The red-brick streets of downtown Flint became lined with once-unlikely businesses like a crepe shop and wine bar, and nearby, hundreds did the previously unthinkable, moving into new apartments at the city's core.
A sprawling new farmers market began drawing hundreds of thousands for everything from mango ginger stilton at a cheese shop to thick, fresh-cut pork loins at a butcher. New programs lured students from around the globe to the city's campuses, an ice-skating rink opened, the planetarium got a state-of-the-art upgrade and performances such as "Blue Man Group" put Flint on their schedule.
Even some signs of blight were beginning to fall, with hundreds of abandoned homes cleared away.
"It felt different," said Kimberly Roberson, a Flint native who directs grant-making in the city for the Charles Stewart Mott Foundation, "until we hit lead."

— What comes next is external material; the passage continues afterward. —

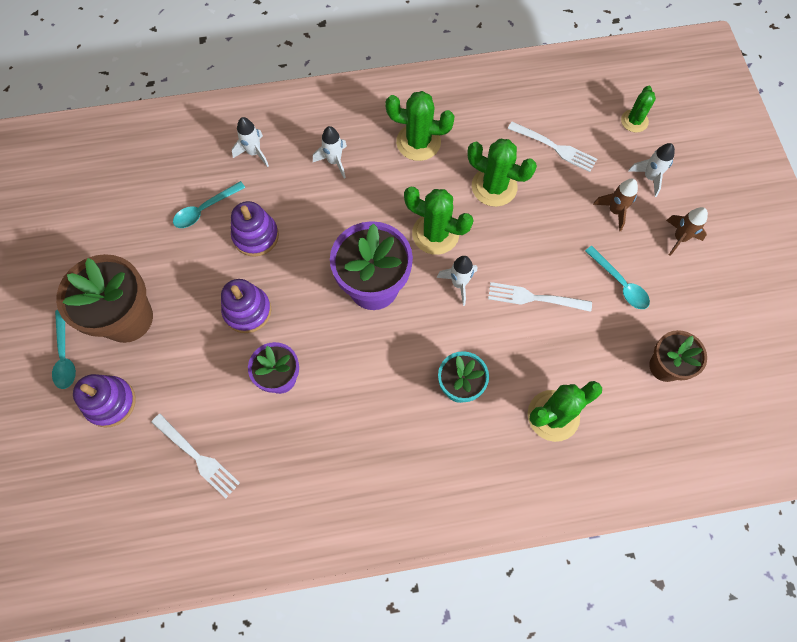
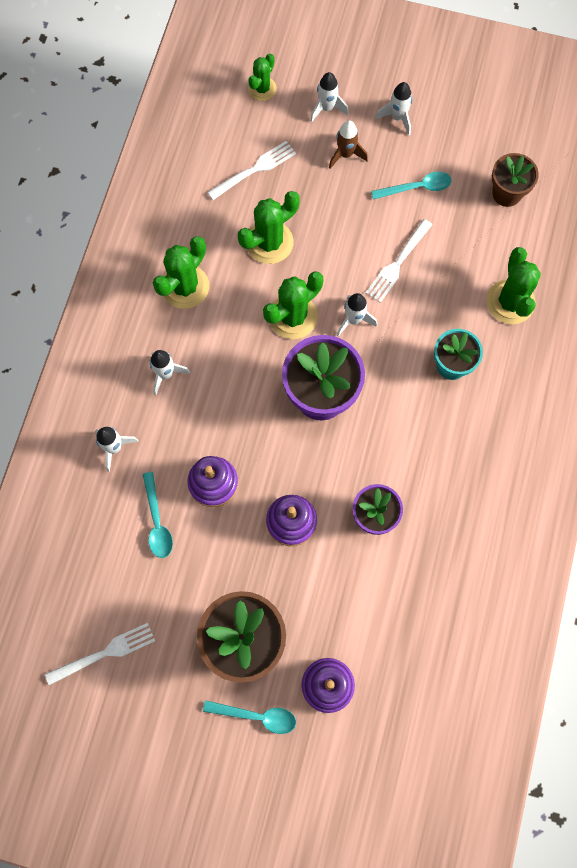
camera: 65 degrees left, 5 degrees up
(197, 457) = (417, 620): white fork -> white fork (104, 653)
(634, 121) = (262, 89): green cactus -> green cactus turned 75 degrees clockwise
(679, 238) = (397, 118): brown rocket -> white rocket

A water crisis that has flooded homes with fear and toxins has taken a tandem swipe at the city's psyche, returning it to the negative headlines it was working hard to escape, drawing a new spotlight to poverty and other wounds it never was able to fix, and bringing a renewed sense of insecurity about what the future holds for a place that's been through so much.
From its founding, Flint's fortunes essentially were entwined with a single industry.
First it was the fur trade, which shifted to lumber, which gave way to the horse carriages, leading to its being called Vehicle City. It was a fitting moniker for its next, most important role, as a powerhouse of auto manufacturing and the original home of General Motors.
Chevrolets and Buicks and lesser-known cars rolled off Flint's production lines, making the city a magnet for workers and ancillary businesses. At its peak in the early 1970s, GM employed 80,000 people in Flint who cashed paychecks strengthened by the United Auto Workers union born in the city. Some 200,000 people lived within the city limits, alongside sprawling factories, booming commerce, model schools and thriving arts.
"This was the most beautiful place on earth," said Pamela Copeland, 72, who was a teenager when she arrived in Flint in its heyday.
No one says that anymore. The oil crisis of the 1970s and corporate cost-cutting in the 1980s and beyond led to the decimation of manufacturing jobs in the city. Its population plummeted; crime soared along with unemployment. The stately Tudors and colonials that were symbols of middle-class prosperity became run-down emblems of urban decline.